Naturopathic medicine has its foundation in the concept that the body has the inherent healing ability to fix itself, especially if provided help by leading a healthy lifestyle and adopting positive habits. Doctors encourage patients to use exercise, lifestyle changes, diet, and natural therapies to not only enhance health, but also to ward off disease or illnesses. Naturopathic doctors develop comprehensive treatment plans that combine modern medical science with traditional, natural approaches to health and well being. The overall intention of naturopathic medicine is to concentrate on treating the whole body, not just a symptom or illness. Herbal remedies, nutrition, and physical fitness are stressed as treatment options, along with massage therapy, biofeedback, acupuncture, hydrotherapy, and other ways of treating patients.
There are six principles that define naturopathic medicine. They are:
- The healing power of nature: The body has the inherent wisdom to heal itself, especially when given opportunities by making it as healthy as possible.
- Identify and treat causes: Doctors look beyond the symptoms to determine the ultimate cause of an illness or health issue. Once the cause is identified, it should be treated to keep the symptoms from continuing to manifest themselves.
- Do no harm: Doctors of naturopathic medicine implement the most natural, least invasive and least toxic therapies possible to treat patients. These treatment options are utilized prior to trying other options.
- Doctors are teachers: Patients are educated about the steps to acquire and maintain optimal health. Doctors use examples, health plans, and specific instructions to teach patients to take better care of themselves.
- Treat the whole person: A patient is more than just an illness. A patient’s mental, physical, genetic, environmental, sexual, social, and emotional states should be attended to through treatment.
- Prevention: It is easier to ward off or deter disease and illness than to cure it. Patients can use naturopathic medicine to become healthier, thus eliminating chances of developing diseases or disorders.
Students who aspire to become doctors of naturopathic medicine are advised to attend accredited schools and programs. Most are accredited through the Association of Accredited Naturopathic Medical Colleges (AANMA). The standard curriculum for most programs includes four years of instruction broken into two halves.
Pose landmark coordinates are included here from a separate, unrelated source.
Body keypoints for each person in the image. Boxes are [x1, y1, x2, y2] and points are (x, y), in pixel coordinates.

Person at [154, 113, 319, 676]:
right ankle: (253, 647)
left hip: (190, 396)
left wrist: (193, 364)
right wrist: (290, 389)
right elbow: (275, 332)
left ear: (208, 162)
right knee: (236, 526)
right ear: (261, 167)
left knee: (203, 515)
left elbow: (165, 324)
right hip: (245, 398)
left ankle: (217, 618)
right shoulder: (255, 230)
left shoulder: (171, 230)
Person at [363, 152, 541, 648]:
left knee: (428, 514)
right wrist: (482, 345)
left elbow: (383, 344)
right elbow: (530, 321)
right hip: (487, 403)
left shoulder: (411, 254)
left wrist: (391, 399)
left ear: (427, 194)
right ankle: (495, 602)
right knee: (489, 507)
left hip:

The first half (two years) includes classroom instruction. The remaining half (two years) puts students into internship situations in which they learn clinical skills through real-world experience. They gain familiarity with nutrition, botanical medicine, homeopathic treatments, laboratory tests, counseling, and minor surgery. Many accredited universities and programs require more education than standard allopathic medical schools.
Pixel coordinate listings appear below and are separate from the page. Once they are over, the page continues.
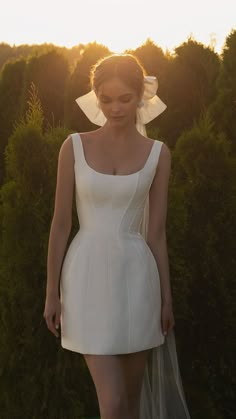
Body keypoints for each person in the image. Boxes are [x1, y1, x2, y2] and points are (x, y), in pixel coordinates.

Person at [43, 53, 191, 419]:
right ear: (95, 96)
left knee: (130, 404)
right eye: (106, 99)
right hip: (85, 279)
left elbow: (156, 233)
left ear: (141, 96)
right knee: (111, 404)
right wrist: (51, 293)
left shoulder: (159, 154)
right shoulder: (73, 146)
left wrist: (166, 299)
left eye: (124, 99)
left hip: (138, 282)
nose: (115, 108)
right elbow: (61, 225)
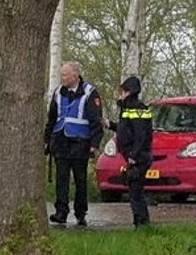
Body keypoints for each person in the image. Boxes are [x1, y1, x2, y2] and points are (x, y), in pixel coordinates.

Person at [43, 61, 105, 226]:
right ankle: (61, 212)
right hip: (61, 141)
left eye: (64, 75)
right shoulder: (58, 92)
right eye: (61, 74)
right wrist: (46, 140)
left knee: (80, 179)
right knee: (61, 179)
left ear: (75, 75)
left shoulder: (90, 92)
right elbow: (51, 119)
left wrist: (95, 144)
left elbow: (96, 120)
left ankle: (80, 212)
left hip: (80, 142)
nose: (61, 78)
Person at [113, 75, 155, 228]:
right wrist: (110, 125)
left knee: (136, 193)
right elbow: (125, 129)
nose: (120, 95)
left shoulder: (137, 108)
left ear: (128, 92)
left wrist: (133, 155)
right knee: (134, 192)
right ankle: (139, 222)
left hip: (139, 157)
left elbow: (140, 134)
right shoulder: (128, 108)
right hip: (136, 155)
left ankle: (142, 223)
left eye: (122, 91)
There are several prerequisites for admission to the typical accredited school for naturopathic medicine. Generally, students must obtain an undergraduate degree and take courses in biology, general and organic chemistry, anatomy, physics, botany, biochemistry, physiology, math, and psychology.
A doctorate degree in naturopathic medicine qualifies someone to act as a primary physician, go into pharmacology, work in emergency medicine, and perform acupuncture or other Oriental medicines. Licenses are administered by the North American Board of Naturopathic Examiners (NABNE). Doctors must pass the NPLEX (Naturopathic Physicians Licensing Examination). Many states have specific guidelines that doctors must meet in order to practice legally within a state’s boundaries.
Currently there are 5,000 doctors of naturopathic medicine in North America. The number has tripled within the past 10 years and is expected to grow in the future. Average salaries for naturopathic doctors range between $80,000 and $90,000 annually.